Along the way there have been the usual flurry of bills, some more memorable than others. Lawmakers sponsored legislation to ban fluorescent light bulbs and spanking and to make dog spaying mandatory. Each attracted national attention and each met an early death.

Bills that actually made it to the governor's desk will, if signed, forbid smoking in cars when minors are passengers and require children under 9 to use car seats. A bill banning teens from using electronic gadgets while driving was signed, but, besides the budget, the only other major legislation that became law was a $7.7 billion reform plan passed to avert federal receivership of the state's prisons by creating 53,000 new beds.

But while the Legislature moved its mountain of relatively trivial bills, the snowballing crises in health care and water eluded the attention necessary for compromise.

The governor's health care plan was doomed from the start. Republicans argued that his proposal to impose a fee on the gross revenues of both hospitals and doctors to pay for it was actually a tax, and the Legislative Counsel agreed. According to California law, a tax increase would need the approval of two-thirds of the Legislature, virtually guaranteeing its defeat. Democrats also opposed a provision that would make health insurance compulsory.

Both the governor and Democrats would force most employers to spend a certain amount of their payroll on health care or pay that same percentage into a state fund. The nonpartisan Legislative Analyst's Office and many others have said these so-called "pay-or-play" provisions may run afoul of the federal law known as the Employee Retirement Income Security Act, or ERISA. The act has typically been interpreted by the courts to prohibit the states from requiring employers to provide health insurance coverage to their employees.

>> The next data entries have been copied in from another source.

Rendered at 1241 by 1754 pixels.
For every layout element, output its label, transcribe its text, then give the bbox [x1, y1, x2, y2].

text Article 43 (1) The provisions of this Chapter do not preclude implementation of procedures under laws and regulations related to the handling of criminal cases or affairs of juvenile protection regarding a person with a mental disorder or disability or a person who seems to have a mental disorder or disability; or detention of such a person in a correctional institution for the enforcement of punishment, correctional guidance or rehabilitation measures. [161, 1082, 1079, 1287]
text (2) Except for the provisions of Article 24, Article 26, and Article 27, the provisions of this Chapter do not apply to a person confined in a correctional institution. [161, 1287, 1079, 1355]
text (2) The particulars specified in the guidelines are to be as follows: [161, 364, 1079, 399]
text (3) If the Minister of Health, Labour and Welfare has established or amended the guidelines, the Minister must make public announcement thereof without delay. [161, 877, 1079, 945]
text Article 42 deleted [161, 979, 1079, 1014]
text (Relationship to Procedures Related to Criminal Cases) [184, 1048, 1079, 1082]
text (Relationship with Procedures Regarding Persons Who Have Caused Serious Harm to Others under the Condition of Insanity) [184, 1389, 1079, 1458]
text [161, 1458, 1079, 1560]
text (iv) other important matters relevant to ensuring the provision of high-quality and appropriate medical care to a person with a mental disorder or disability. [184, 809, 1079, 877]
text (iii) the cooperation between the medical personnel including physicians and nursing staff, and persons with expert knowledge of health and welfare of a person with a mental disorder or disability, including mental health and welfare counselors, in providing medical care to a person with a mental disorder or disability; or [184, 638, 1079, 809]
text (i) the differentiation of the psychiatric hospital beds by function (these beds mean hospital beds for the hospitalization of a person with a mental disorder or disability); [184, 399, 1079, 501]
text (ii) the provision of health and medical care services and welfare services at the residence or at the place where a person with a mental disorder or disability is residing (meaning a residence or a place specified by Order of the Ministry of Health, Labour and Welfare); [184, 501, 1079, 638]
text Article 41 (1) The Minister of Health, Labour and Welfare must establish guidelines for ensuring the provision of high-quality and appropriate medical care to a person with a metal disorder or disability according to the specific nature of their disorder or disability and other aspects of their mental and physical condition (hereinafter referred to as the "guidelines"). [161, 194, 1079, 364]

Thus, whatever health care reform the solons of Sacramento settle upon could be stuck in court for many, many years.

But this hasn't slowed our would-be health reformers. Schwarzenegger and Democratic leaders have struck upon a middle course that may have the Legislature pass a compromise bill but then ask voters to approve financing, which could include a fee on hospitals, an increase in the sales tax, or both.

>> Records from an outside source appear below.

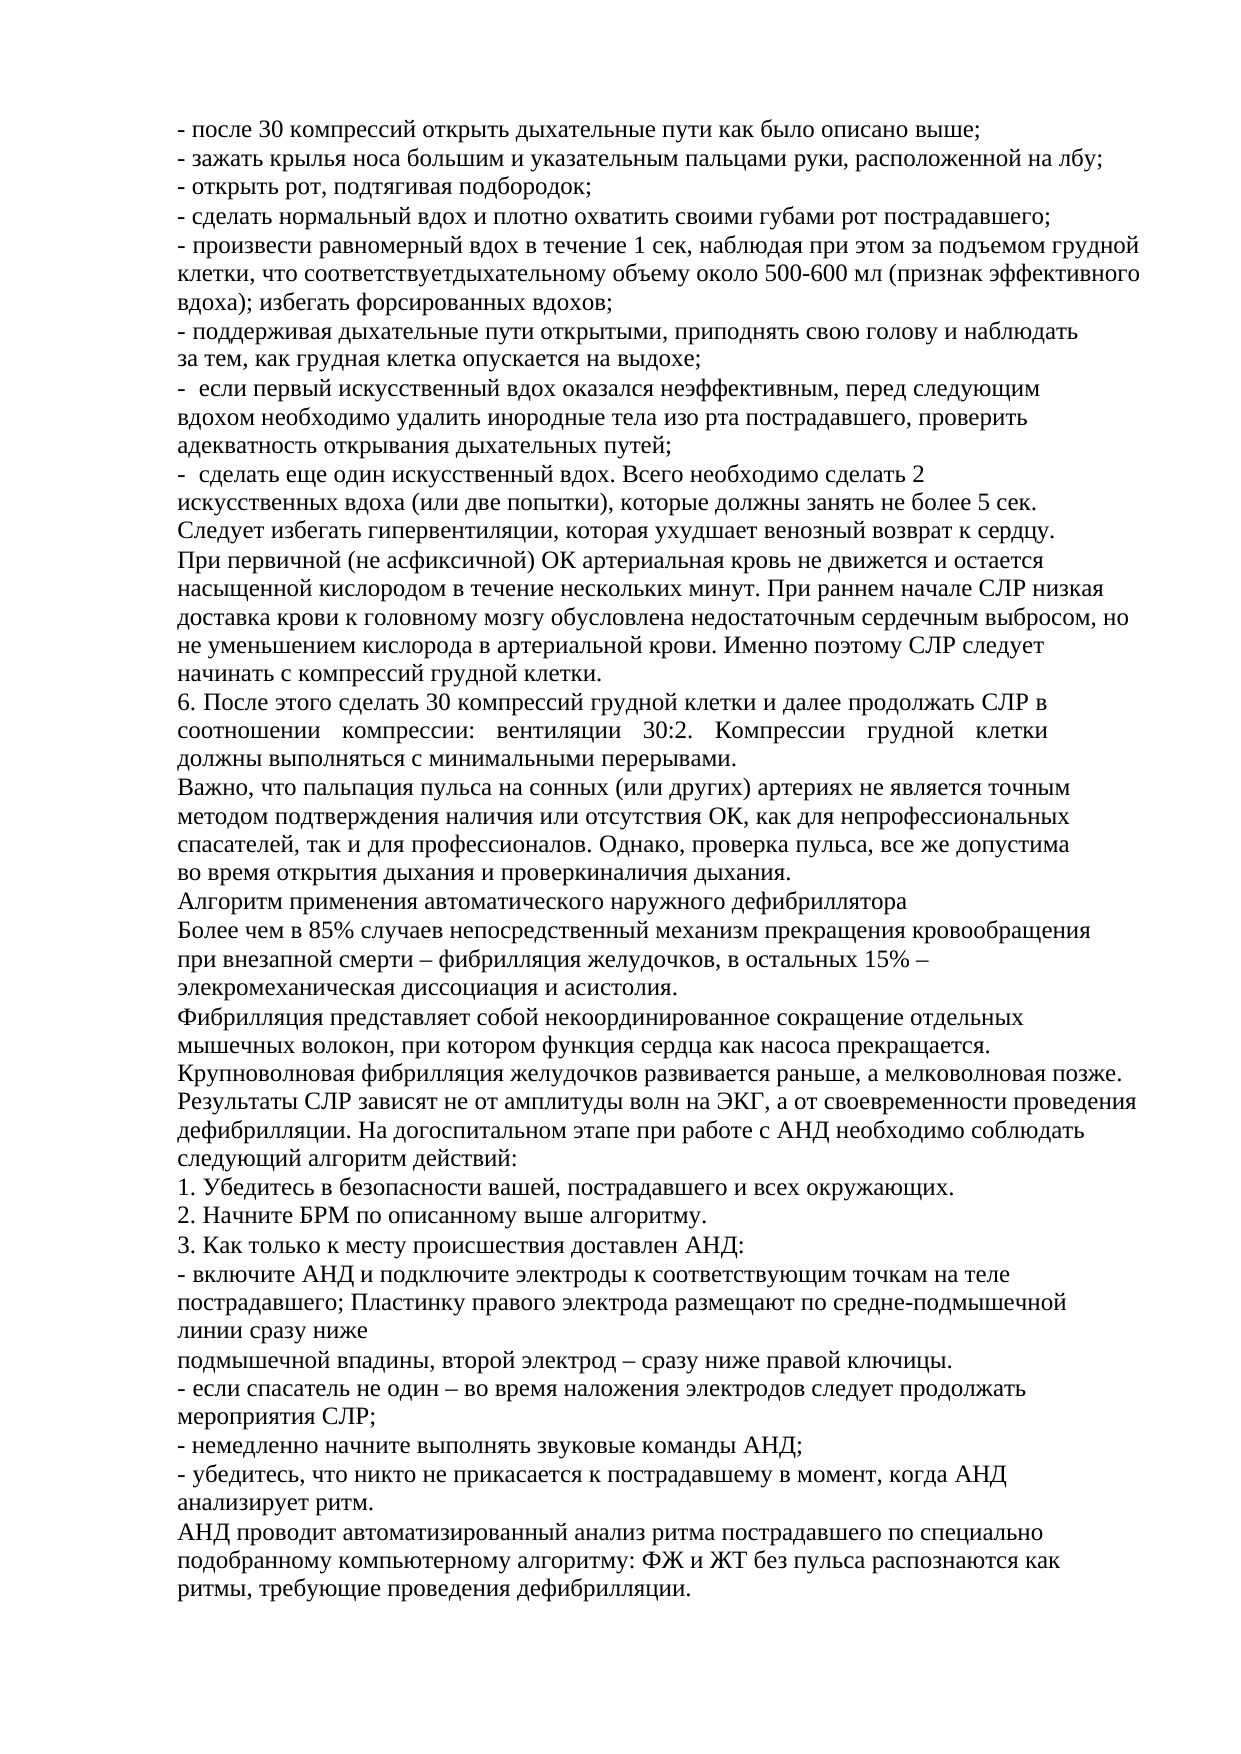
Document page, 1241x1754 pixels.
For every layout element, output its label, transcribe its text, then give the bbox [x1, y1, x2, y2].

list сделать еще один искусственный вдох. Всего необходимо сделать 2 искусственных вдоха (или две попытки), которые должны занять не более 5 сек. Следует избегать гипервентиляции, которая ухудшает венозный возврат к сердцу. [177, 459, 1056, 544]
text Важно, что пальпация пульса на сонных (или других) артериях не является точным методом подтверждения наличия или отсутствия ОК, как для непрофессиональных спасателей, так и для профессионалов. Однако, проверка пульса, все же допустима во время открытия дыхания и проверкиналичия дыхания. [177, 773, 1071, 886]
list Начните БРМ по описанному выше алгоритму. [177, 1201, 1163, 1229]
text АНД проводит автоматизированный анализ ритма пострадавшего по специально подобранному компьютерному алгоритму: ФЖ и ЖТ без пульса распознаются как ритмы, требующие проведения дефибрилляции. [177, 1517, 1100, 1602]
list немедленно начните выполнять звуковые команды АНД; [177, 1430, 1163, 1459]
list поддерживая дыхательные пути открытыми, приподнять свою голову и наблюдать за тем, как грудная клетка опускается на выдохе; [177, 317, 1079, 372]
list сделать нормальный вдох и плотно охватить своими губами рот пострадавшего; [177, 201, 1163, 229]
text Фибрилляция представляет собой некоординированное сокращение отдельных мышечных волокон, при котором функция сердца как насоса прекращается. [177, 1002, 1027, 1059]
list зажать крылья носа большим и указательным пальцами руки, расположенной на лбу; [177, 143, 1163, 172]
list убедитесь, что никто не прикасается к пострадавшему в момент, когда АНД анализирует ритм. [177, 1460, 1007, 1516]
list открыть рот, подтягивая подбородок; [177, 172, 1163, 201]
list после 30 компрессий открыть дыхательные пути как было описано выше; [177, 114, 1163, 143]
list если первый искусственный вдох оказался неэффективным, перед следующим вдохом необходимо удалить инородные тела изо рта пострадавшего, проверить адекватность открывания дыхательных путей; [177, 374, 1040, 459]
list включите АНД и подключите электроды к соответствующим точкам на теле пострадавшего; Пластинку правого электрода размещают по средне-подмышечной линии сразу ниже [177, 1260, 1068, 1344]
list После этого сделать 30 компрессий грудной клетки и далее продолжать СЛР в соотношении компрессии: вентиляции 30:2. Компрессии грудной клетки должны выполняться с минимальными перерывами. [177, 688, 1048, 772]
text Алгоритм применения автоматического наружного дефибриллятора [177, 886, 1163, 915]
text При первичной (не асфиксичной) ОК артериальная кровь не движется и остается насыщенной кислородом в течение нескольких минут. При раннем начале СЛР низкая доставка крови к головному мозгу обусловлена недостаточным сердечным выбросом, но не уменьшением кислорода в артериальной крови. Именно поэтому СЛР следует начинать с компрессий грудной клетки. [177, 546, 1134, 687]
text Крупноволновая фибрилляция желудочков развивается раньше, а мелковолновая позже. Результаты СЛР зависят не от амплитуды волн на ЭКГ, а от своевременности проведения дефибрилляции. На догоспитальном этапе при работе с АНД необходимо соблюдать следующий алгоритм действий: [177, 1059, 1140, 1172]
list если спасатель не один – во время наложения электродов следует продолжать мероприятия СЛР; [177, 1374, 1027, 1429]
list Убедитесь в безопасности вашей, пострадавшего и всех окружающих. [177, 1172, 1163, 1201]
text подмышечной впадины, второй электрод – сразу ниже правой ключицы. [177, 1345, 1163, 1373]
list Как только к месту происшествия доставлен АНД: [177, 1230, 1163, 1258]
text Более чем в 85% случаев непосредственный механизм прекращения кровообращения при внезапной смерти – фибрилляция желудочков, в остальных 15% – элекромеханическая диссоциация и асистолия. [177, 916, 1100, 1001]
list произвести равномерный вдох в течение 1 сек, наблюдая при этом за подъемом грудной клетки, что соответствуетдыхательному объему около 500-600 мл (признак эффективного вдоха); избегать форсированных вдохов; [177, 231, 1141, 315]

Another of the governor's priorities has been the approval of a $6 billion bond to pay for water projects. That idea was going nowhere until a federal judge last month ruled that supplies from the Bay-Delta area to Southern California would have to be cut to protect the delta smelt. Unlike the health care conundrum, which may be better addressed at the federal level, our water woes are a true crisis California must solve on its own.

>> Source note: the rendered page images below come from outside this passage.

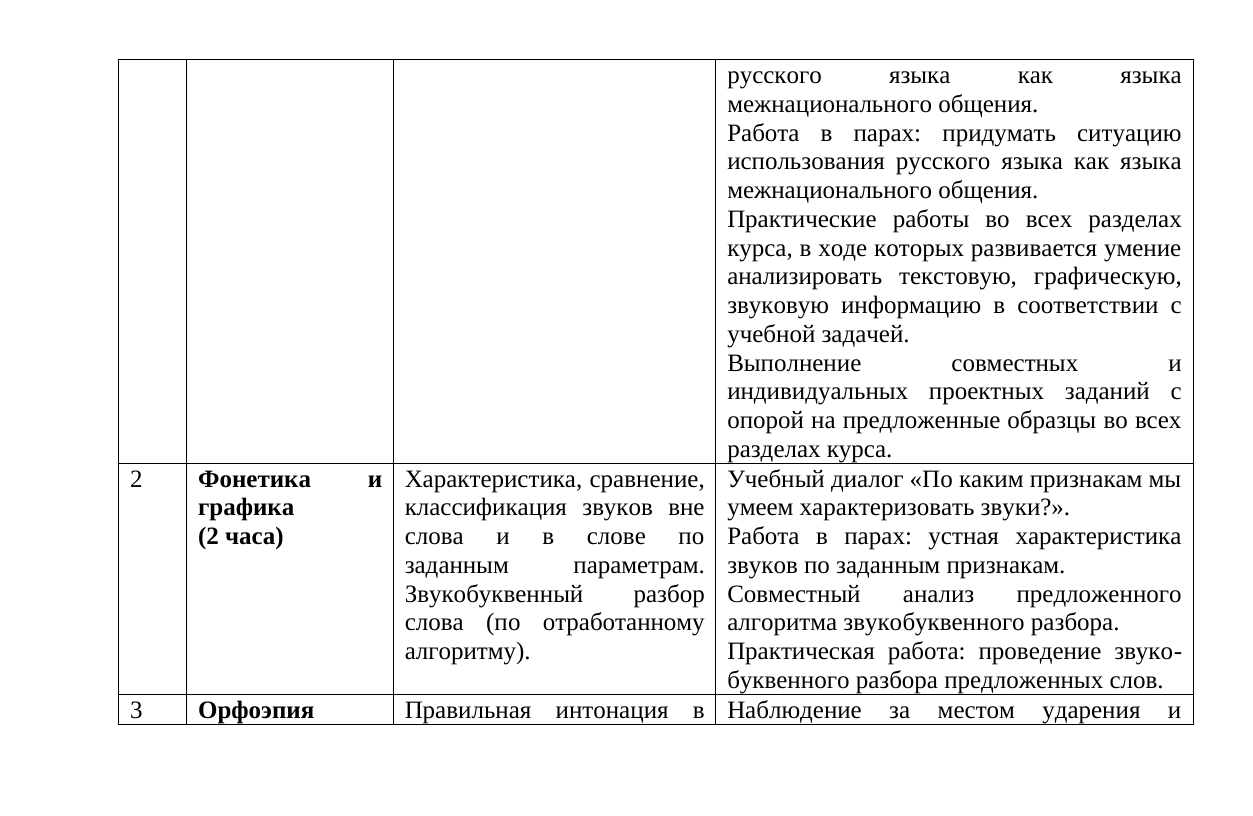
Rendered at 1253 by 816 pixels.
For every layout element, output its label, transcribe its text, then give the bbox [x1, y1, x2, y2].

table_cell Характеристика, сравнение, классификация звуков вне слова и в слове по заданным параметрам. Звуко­буквенный разбор слова (по отработанному алгоритму). [394, 464, 715, 694]
table_cell Учебный диалог «По каким признакам мы умеем характеризовать звуки?». Работа в парах: устная характеристика звуков по заданным признакам. Совместный анализ предложенного алгоритма звуко­буквенного разбора. Практическая работа: проведение звуко­буквенного разбора предложенных слов. [716, 464, 1193, 694]
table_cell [716, 60, 1193, 463]
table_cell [187, 60, 393, 463]
table_cell Фонетика и графика (2 часа) [187, 464, 393, 694]
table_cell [394, 60, 715, 463]
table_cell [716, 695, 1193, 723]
table_cell 3 [119, 695, 186, 723]
table_cell 2 [119, 464, 186, 694]
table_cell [394, 695, 715, 723]
table_cell 1 [119, 60, 186, 463]
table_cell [187, 695, 393, 723]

One of the projects that could be revived to protect water supplies is the controversial peripheral canal. The hope is that diverting water to avoid the delta would reduce environmental pressures on this sensitive area. It's among the most promising, though dauntingly expensive, long-term solutions for Southern California's water future.

It's easy to ridicule politicians, and our state legislators have held to form in spending most of their session mired in minuscule matters. But now our elected leaders are grappling with some particularly weighty issues that affect every Californian. If you haven't been following events in Sacramento, now may be a good time to start.